Exercise instructions: Will you quote only the lines starting at the one that contains "HowTo guide, status: Ready -> Done" and ending with the last line of the listing below, inclusive?

=======

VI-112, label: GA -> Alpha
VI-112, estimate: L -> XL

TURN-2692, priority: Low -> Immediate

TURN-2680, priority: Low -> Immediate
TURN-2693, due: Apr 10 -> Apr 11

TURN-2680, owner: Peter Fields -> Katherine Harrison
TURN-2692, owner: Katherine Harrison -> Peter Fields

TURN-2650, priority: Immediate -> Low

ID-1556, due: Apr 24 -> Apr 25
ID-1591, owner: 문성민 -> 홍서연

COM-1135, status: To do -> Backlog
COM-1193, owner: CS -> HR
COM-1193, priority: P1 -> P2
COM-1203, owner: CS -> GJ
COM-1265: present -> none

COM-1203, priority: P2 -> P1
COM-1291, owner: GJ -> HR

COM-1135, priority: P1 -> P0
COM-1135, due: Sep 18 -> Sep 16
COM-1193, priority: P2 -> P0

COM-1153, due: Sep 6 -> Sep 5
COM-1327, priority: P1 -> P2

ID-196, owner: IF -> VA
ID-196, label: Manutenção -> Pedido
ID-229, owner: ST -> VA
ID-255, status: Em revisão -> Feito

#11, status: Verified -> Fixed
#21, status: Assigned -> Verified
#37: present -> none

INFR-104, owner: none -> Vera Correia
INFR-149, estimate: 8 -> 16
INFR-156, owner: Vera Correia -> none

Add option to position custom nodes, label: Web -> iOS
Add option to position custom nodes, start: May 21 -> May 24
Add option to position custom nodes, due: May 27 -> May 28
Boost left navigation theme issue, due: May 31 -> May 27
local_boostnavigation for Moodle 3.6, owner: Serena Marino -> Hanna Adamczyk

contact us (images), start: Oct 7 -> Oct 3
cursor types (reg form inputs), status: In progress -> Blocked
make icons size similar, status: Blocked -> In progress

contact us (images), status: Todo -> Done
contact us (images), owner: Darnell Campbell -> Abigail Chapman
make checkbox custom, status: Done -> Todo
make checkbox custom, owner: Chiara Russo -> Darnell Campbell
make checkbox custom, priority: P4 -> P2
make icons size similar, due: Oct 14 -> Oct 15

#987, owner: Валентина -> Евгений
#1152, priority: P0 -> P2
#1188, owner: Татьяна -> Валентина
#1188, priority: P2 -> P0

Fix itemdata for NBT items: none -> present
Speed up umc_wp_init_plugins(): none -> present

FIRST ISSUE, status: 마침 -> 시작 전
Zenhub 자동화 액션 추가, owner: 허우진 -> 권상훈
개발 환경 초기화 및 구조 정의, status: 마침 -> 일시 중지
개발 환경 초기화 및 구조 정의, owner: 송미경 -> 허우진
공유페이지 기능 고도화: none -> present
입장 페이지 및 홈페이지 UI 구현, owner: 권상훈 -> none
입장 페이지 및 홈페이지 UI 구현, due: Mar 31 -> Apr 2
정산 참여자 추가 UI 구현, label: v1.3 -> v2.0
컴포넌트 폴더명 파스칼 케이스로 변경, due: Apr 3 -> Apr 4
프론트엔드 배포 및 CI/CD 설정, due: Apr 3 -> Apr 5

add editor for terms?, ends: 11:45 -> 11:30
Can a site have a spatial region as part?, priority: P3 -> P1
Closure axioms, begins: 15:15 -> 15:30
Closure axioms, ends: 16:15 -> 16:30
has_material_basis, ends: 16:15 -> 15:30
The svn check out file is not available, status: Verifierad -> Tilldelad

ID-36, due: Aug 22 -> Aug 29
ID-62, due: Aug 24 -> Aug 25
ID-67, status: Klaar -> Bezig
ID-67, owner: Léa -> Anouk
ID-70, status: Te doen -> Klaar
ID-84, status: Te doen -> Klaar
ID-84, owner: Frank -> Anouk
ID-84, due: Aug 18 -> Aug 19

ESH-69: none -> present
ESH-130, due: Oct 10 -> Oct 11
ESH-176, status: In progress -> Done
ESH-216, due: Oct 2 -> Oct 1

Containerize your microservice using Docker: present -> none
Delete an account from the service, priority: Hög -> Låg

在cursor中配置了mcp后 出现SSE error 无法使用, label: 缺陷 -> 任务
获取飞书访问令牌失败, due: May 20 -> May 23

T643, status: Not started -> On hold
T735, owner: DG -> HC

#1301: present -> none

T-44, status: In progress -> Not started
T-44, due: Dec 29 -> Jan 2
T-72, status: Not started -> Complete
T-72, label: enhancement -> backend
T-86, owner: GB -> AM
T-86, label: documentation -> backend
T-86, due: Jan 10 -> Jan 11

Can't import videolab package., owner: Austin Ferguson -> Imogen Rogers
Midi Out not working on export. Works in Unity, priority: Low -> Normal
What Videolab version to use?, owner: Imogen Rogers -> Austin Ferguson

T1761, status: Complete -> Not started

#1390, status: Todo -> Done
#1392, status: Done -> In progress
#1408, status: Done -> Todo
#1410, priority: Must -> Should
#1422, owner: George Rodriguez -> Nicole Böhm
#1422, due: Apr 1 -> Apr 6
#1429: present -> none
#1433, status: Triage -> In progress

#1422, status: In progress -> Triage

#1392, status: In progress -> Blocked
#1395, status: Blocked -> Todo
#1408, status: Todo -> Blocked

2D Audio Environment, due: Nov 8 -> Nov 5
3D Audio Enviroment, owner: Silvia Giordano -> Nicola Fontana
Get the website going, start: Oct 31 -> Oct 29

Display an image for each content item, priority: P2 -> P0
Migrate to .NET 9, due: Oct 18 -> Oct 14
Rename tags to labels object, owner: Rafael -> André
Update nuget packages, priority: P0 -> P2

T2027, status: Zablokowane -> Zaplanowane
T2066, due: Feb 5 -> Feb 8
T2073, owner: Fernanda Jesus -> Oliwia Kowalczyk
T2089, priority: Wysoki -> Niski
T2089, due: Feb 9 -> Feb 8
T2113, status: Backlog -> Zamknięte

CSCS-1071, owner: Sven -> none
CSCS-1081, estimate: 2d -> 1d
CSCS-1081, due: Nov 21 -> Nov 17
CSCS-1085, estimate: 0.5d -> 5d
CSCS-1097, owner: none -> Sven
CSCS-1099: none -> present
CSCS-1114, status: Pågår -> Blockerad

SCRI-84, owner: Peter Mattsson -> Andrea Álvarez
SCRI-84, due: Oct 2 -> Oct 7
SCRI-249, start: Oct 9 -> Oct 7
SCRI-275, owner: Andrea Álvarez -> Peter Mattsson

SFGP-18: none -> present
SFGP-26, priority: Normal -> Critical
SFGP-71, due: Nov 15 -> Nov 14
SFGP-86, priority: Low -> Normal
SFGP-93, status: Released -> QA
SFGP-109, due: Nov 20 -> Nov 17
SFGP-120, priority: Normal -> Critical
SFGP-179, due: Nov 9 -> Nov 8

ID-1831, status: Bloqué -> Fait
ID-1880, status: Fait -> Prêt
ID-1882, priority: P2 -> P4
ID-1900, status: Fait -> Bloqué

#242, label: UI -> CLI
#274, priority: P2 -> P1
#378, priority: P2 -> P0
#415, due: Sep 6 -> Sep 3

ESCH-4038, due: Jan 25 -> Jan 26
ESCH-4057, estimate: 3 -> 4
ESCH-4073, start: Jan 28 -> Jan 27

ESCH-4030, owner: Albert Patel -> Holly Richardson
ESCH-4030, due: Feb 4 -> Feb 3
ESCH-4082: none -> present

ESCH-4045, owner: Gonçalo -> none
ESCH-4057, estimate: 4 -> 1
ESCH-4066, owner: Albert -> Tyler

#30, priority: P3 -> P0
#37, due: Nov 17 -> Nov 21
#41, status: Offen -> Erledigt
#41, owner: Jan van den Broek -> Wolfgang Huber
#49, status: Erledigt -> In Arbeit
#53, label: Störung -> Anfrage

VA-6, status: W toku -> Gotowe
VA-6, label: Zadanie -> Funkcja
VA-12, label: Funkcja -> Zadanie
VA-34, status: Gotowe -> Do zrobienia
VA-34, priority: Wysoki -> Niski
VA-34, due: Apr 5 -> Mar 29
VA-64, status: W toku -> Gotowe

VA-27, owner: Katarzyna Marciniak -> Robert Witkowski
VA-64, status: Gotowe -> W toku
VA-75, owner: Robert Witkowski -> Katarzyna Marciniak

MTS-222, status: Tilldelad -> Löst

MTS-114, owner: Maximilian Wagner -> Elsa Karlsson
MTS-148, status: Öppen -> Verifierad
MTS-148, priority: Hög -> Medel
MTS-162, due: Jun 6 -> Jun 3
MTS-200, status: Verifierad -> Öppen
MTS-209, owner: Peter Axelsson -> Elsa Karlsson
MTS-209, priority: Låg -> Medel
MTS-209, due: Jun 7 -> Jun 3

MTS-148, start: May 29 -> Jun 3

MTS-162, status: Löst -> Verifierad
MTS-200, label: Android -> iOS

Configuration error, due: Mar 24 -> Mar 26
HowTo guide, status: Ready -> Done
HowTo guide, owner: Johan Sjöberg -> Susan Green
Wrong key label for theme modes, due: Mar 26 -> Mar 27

=======

Answer below:
HowTo guide, status: Ready -> Done
HowTo guide, owner: Johan Sjöberg -> Susan Green
Wrong key label for theme modes, due: Mar 26 -> Mar 27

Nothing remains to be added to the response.